Doch schon die Vorschläge und Reaktionen zeigen auf: soweit man das Problem überhaupt wahrzunehmen bereit ist, müssen die Deutschen und die ohnehin schon Integrierten einmal mehr die Zeche bezahlen.

Gabriel sagte gegenüber dem Spiegel:

Gabriel: […] Da liegt doch der Schlüssel – auch wenn wir über das Problem Integration reden…

SPIEGEL ONLINE: … das nicht nur ein Problem der Regierung ist, sondern auch Ihrer Partei. Oder würden Sie das bestreiten?

Gabriel: Natürlich haben wir da auch eine Aufgabe.

SPIEGEL ONLINE: Was heißt Integration denn für Sie?

Gabriel: Zuerst fördern: Sprachangebote, Familienbildungszentren in sozialen Brennpunkten und Ganztagsschulen ausbauen und Lehrstellen vermitteln. Wir müssen auch die vielen gelungenen Beispiele für Integration öffentlich vorzeigen. Deutschland kann doch stolz darauf sein, wie viele Kinder eingewanderter Gastarbeiterfamilien längst bei uns Wissenschaftler, Facharbeiter oder Unternehmer sind. Aber natürlich müssen wir auch fordern. Egal ob Deutscher oder Ausländer: Wer seine Kinder nicht regelmäßig und pünktlich in die Schule schickt, dem schicken wir die Polizei vorbei und der zahlt auch empfindliche Bußgelder – auch dann, wenn er Hartz-IV-Bezieher ist. Wer auf Dauer alle Integrationsangebote ablehnt, der kann ebenso wenig in Deutschland bleiben wie vom Ausland bezahlte Hassprediger in Moscheen. Und wo es Kriminalitätsbrennpunkte gibt, egal ob deutsche oder ausländische, da brauchen wir zur Not auch deutlich mehr polizeiliche Präsenz vor Ort.

Schon dass sich Gabriel einmal mehr darauf konzentriert, mit anderer Leute Geld für etwas zu sorgen, was in der Verantwortung der Zuwanderer liegt, zeigt auf, dass die SPD erneut die Integrationsindustrie füttern will und damit sowohl auf der Anbieter- als auch auf der Empfängerseite das eigene Klientel im Auge hat. Im Privatrecht nennt man so etwas einen Vertrag zu Lasten Dritter, der demnach auch unzulässig wäre. Aber hier ist das etwas anderes, handelt es sich doch um die Politik im Interesse des Deutschen Volkes. Doch schon alleine so zu denken ist bekanntlich faschistisch und so handelt jeder antifaschistisch, der die Interessen der Deutschen nicht im Auge hat. Insofern ist Gabriel unter den Widerstandskämpfern ein großer.
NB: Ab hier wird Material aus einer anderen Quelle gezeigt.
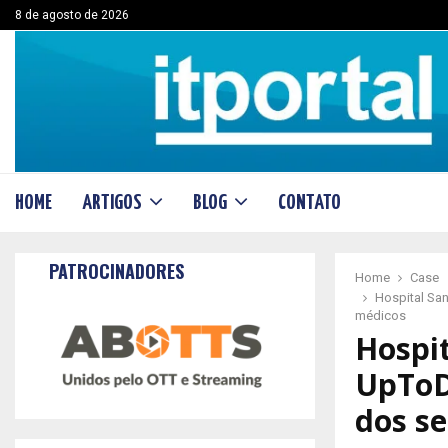
8 de agosto de 2026
HOME
ARTIGOS
BLOG
CONTATO
PATROCINADORES
Home
Case
Hospital Sa
médicos
Hospit
UpToD
dos se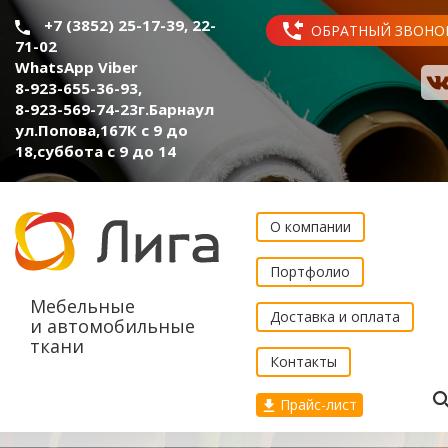
+7 (3852) 25-17-39, 22-
ОБРАТНЫЙ ЗВОНО
71-02
WhatsApp Viber
8-923-655-36-93
,
8-923-569-74-23
г.Барнаул
ул.Попова,167К с 9 до
18,суббота с 9 до 14
О компании
Портфолио
Мебельные
Доставка и оплата
и автомобильные
ткани
Контакты
Прайс-лист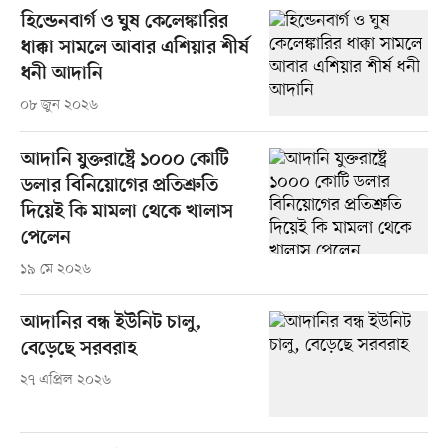
হিন্ডেনবার্গ ও ঘুষ কেলেঙ্কারির
ধাক্কা সামলে আবার এশিয়ার শীর্ষ
ধনী আদানি
০৮ জুন ২০২৬
আদানি যুক্তরাষ্ট্রে ১০০০ কোটি
ডলার বিনিয়োগের প্রতিশ্রুতি
দিয়েই কি মামলা থেকে খালাস
পেলেন
১৯ মে ২০২৬
আদানির বন্ধ ইউনিট চালু,
বেড়েছে সরবরাহ
২৭ এপ্রিল ২০২৬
Das, was uns der Vorsitzende der angeblichen Kleine-Leute-Partei als harte Maßnahmen verkaufen möchte, ist ohnehin eine Selbstverständlichkeit, oder sollte es sein. Aber bisher ist in § 8 AufenthG die aufentaltsrechtliche Konsequenz von Integrationsverweigerung auf so wenige Fälle beschränkt und mit so vielen Schlupflöchern versehen, dass es eigentlich eine „Nicht-Norm“ darstellt.
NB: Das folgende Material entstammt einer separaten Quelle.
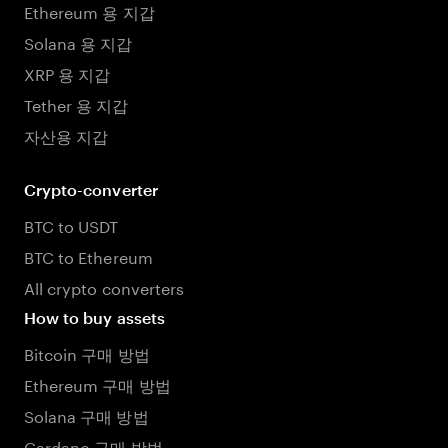
Ethereum 용 지갑
Solana 용 지갑
XRP 용 지갑
Tether 용 지갑
자산용 지갑
Crypto-converter
BTC to USDT
BTC to Ethereum
All crypto converters
How to buy assets
Bitcoin 구매 방법
Ethereum 구매 방법
Solana 구매 방법
Cardano 구매 방법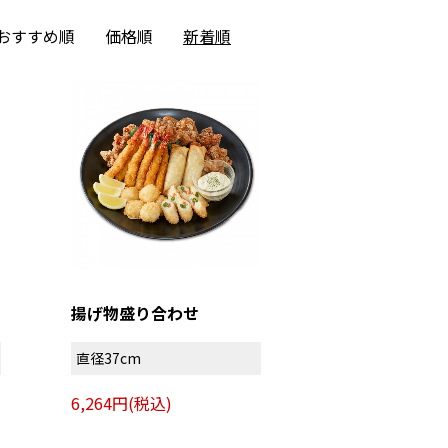
おすすめ順
価格順
新着順
揚げ物盛り合わせ
直径37cm
6,264円(税込)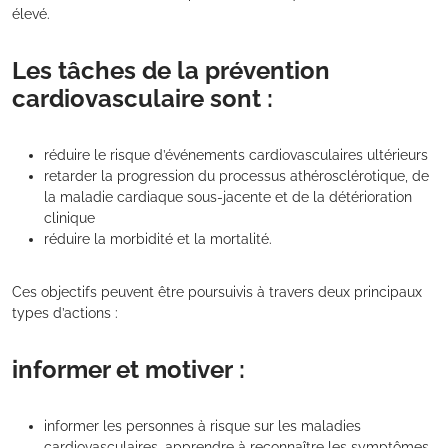
élevé.
Les tâches de la prévention
cardiovasculaire sont :
réduire le risque d’événements cardiovasculaires ultérieurs
retarder la progression du processus athérosclérotique, de
la maladie cardiaque sous-jacente et de la détérioration
clinique
réduire la morbidité et la mortalité.
Ces objectifs peuvent être poursuivis à travers deux principaux
types d’actions :
informer et motiver :
informer les personnes à risque sur les maladies
cardiovasculaires, apprendre à reconnaître les symptômes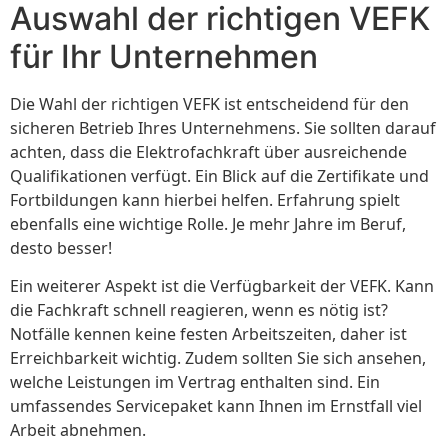
Auswahl der richtigen VEFK
für Ihr Unternehmen
Die Wahl der richtigen VEFK ist entscheidend für den
sicheren Betrieb Ihres Unternehmens. Sie sollten darauf
achten, dass die Elektrofachkraft über ausreichende
Qualifikationen verfügt. Ein Blick auf die Zertifikate und
Fortbildungen kann hierbei helfen. Erfahrung spielt
ebenfalls eine wichtige Rolle. Je mehr Jahre im Beruf,
desto besser!
Ein weiterer Aspekt ist die Verfügbarkeit der VEFK. Kann
die Fachkraft schnell reagieren, wenn es nötig ist?
Notfälle kennen keine festen Arbeitszeiten, daher ist
Erreichbarkeit wichtig. Zudem sollten Sie sich ansehen,
welche Leistungen im Vertrag enthalten sind. Ein
umfassendes Servicepaket kann Ihnen im Ernstfall viel
Arbeit abnehmen.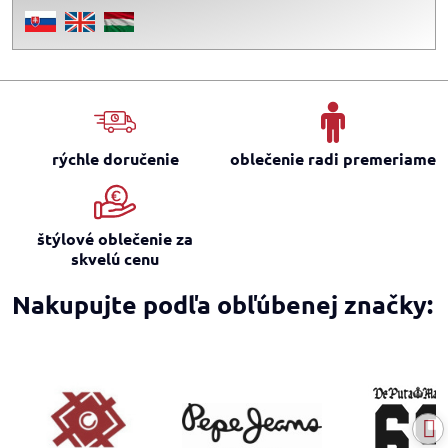
rýchle doručenie
oblečenie radi premeriame
štýlové oblečenie za
skvelú cenu
Nakupujte podľa obľúbenej značky: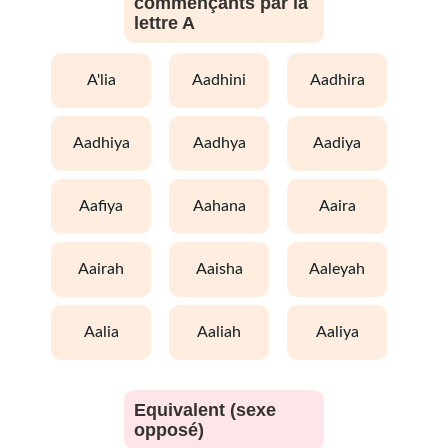
commençants par la
lettre A
a'lia
aadhini
aadhira
aadhiya
aadhya
aadiya
aafiya
aahana
aaira
aairah
aaisha
aaleyah
aalia
aaliah
aaliya
Equivalent (sexe
opposé)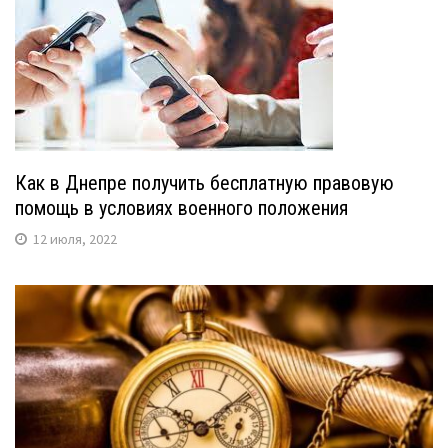
Как в Днепре получить бесплатную правовую
помощь в условиях военного положения
12 июля, 2022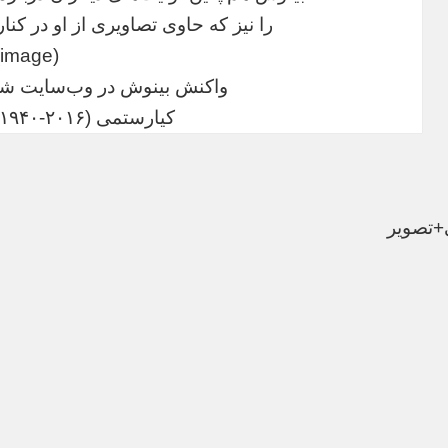
را نیز که حاوی تصاویری از او در کنا
(image)
واکنش بینوش در وب‌سایت ش
کیارستمی (۲۰۱۶-۱۹۴۰) در آرامش باد»
+تصویر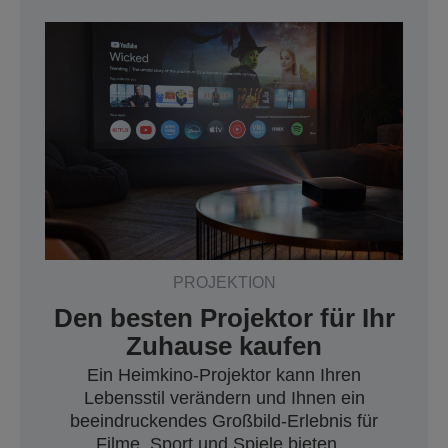
PROJEKTION
Den besten Projektor für Ihr
Zuhause kaufen
Ein Heimkino-Projektor kann Ihren
Lebensstil verändern und Ihnen ein
beeindruckendes Großbild-Erlebnis für
Filme, Sport und Spiele bieten...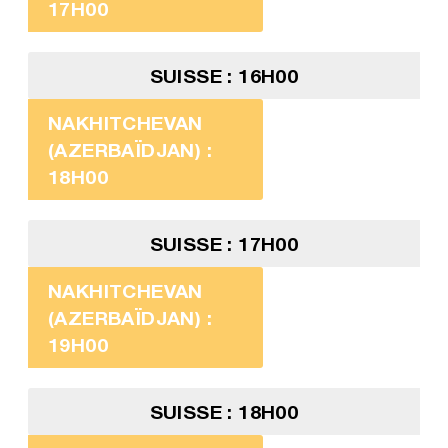
17H00
SUISSE : 16H00
NAKHITCHEVAN
(AZERBAÏDJAN) :
18H00
SUISSE : 17H00
NAKHITCHEVAN
(AZERBAÏDJAN) :
19H00
SUISSE : 18H00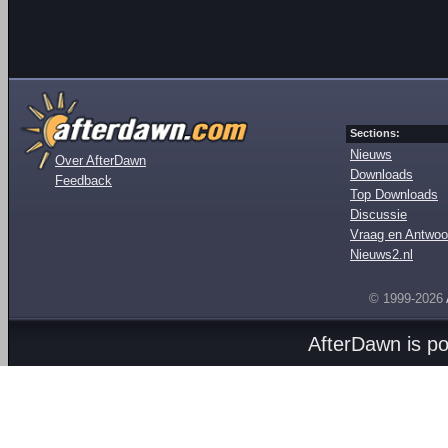
Sections:
Nieuws
Over AfterDawn
Downloads
Feedback
Top Downloads
Discussie
Vraag en Antwoo
Nieuws2.nl
© 1999-2026
AfterDawn is p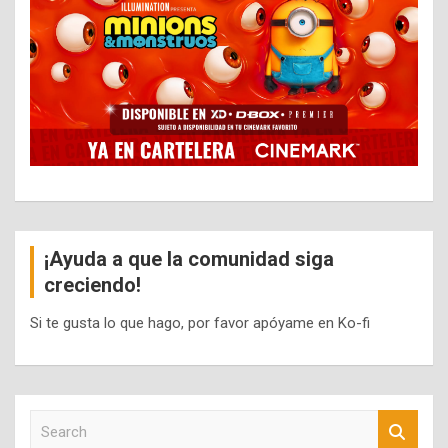
¡Ayuda a que la comunidad siga
creciendo!
Si te gusta lo que hago, por favor apóyame en Ko-fi
S
e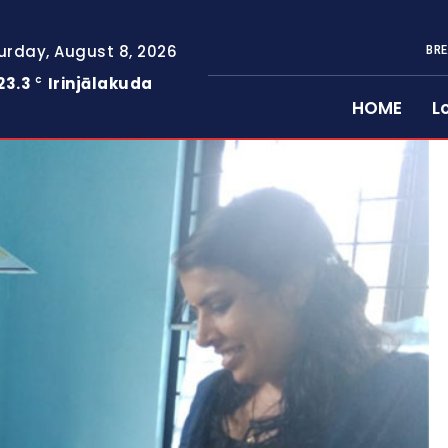
urday, August 8, 2026
BRE
23.3
Irinjālakuda
C
HOME
L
Da wundert sich denn auch der Spiegel und fragt:

SPIEGEL ONLINE: Das verstehen Sie unter fordern?

Gabriel: Ja, auch das. Das Sicherheitsgefühl der Deutschen ist auch etwas, vor dem man Respekt haben muss. Der Wiener Bürgermeister hat gerade in den Kommunalbauten mehr Ordnungskräfte eingestellt, die dafür sorgen, dass dort die Hausordnungen eingehalten werden. Er wollte nicht mehr hinnehmen, dass immer mehr Einheimische dort wegziehen und sich Großsiedlungen aus Ausländern dort bilden.
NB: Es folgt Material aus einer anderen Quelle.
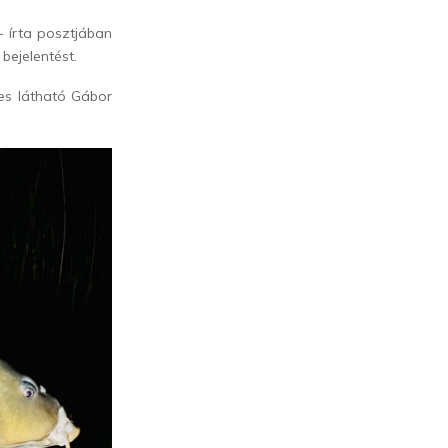
 írta posztjában
bejelentést.
es látható Gábor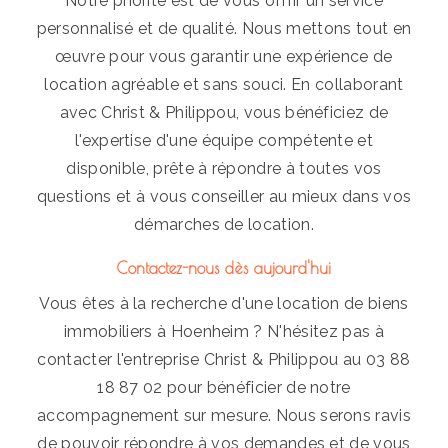
Notre priorité est de vous offrir un service
personnalisé et de qualité. Nous mettons tout en
œuvre pour vous garantir une expérience de
location agréable et sans souci. En collaborant
avec Christ & Philippou, vous bénéficiez de
l'expertise d'une équipe compétente et
disponible, prête à répondre à toutes vos
questions et à vous conseiller au mieux dans vos
démarches de location.
Contactez-nous dès aujourd'hui
Vous êtes à la recherche d'une location de biens
immobiliers à Hoenheim ? N'hésitez pas à
contacter l'entreprise Christ & Philippou au 03 88
18 87 02 pour bénéficier de notre
accompagnement sur mesure. Nous serons ravis
de pouvoir répondre à vos demandes et de vous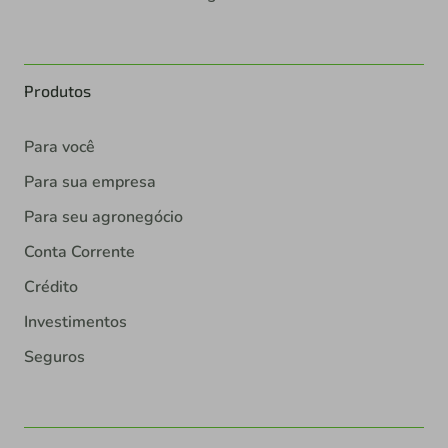
Produtos
Para você
Para sua empresa
Para seu agronegócio
Conta Corrente
Crédito
Investimentos
Seguros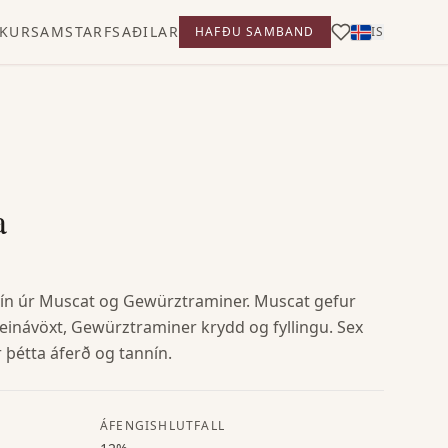
KUR
SAMSTARFSAÐILAR
HAFÐU SAMBAND
IS
a
vín úr Muscat og Gewürztraminer. Muscat gefur
inávöxt, Gewürztraminer krydd og fyllingu. Sex
þétta áferð og tannín.
ÁFENGISHLUTFALL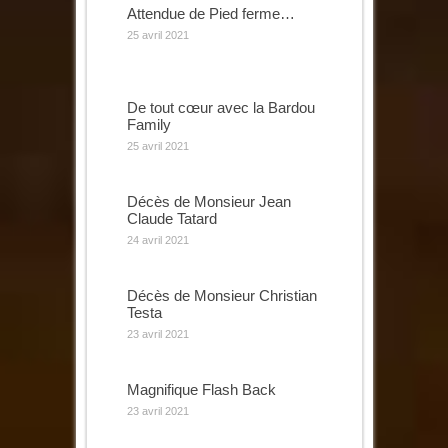
Attendue de Pied ferme…
25 avril 2021
De tout cœur avec la Bardou
Family
25 avril 2021
Décès de Monsieur Jean
Claude Tatard
24 avril 2021
Décès de Monsieur Christian
Testa
23 avril 2021
Magnifique Flash Back
23 avril 2021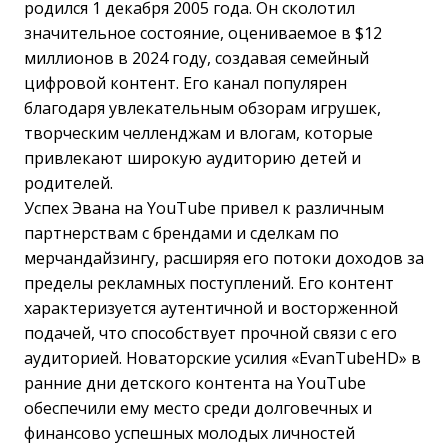
родился 1 декабря 2005 года. Он сколотил
значительное состояние, оцениваемое в $12
миллионов в 2024 году, создавая семейный
цифровой контент. Его канал популярен
благодаря увлекательным обзорам игрушек,
творческим челленджам и влогам, которые
привлекают широкую аудиторию детей и
родителей.
Успех Эвана на YouTube привел к различным
партнерствам с брендами и сделкам по
мерчандайзингу, расширяя его потоки доходов за
пределы рекламных поступлений. Его контент
характеризуется аутентичной и восторженной
подачей, что способствует прочной связи с его
аудиторией. Новаторские усилия «EvanTubeHD» в
ранние дни детского контента на YouTube
обеспечили ему место среди долговечных и
финансово успешных молодых личностей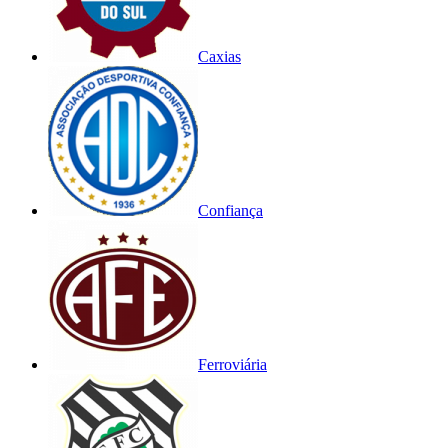
Caxias
Confiança
Ferroviária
Nun, der Wiener Bürgermeister Michael Häupl befindet sich gerade im Wahlkampf, hat die Verhältnisse einreißen lassen und möchte sich jetzt – als guter Sozi – für das Angehen eines von ihm geschaffenen Problems feiern lassen, das ihm nach der Wiederwahl wieder so egal sein wird wie zuvor.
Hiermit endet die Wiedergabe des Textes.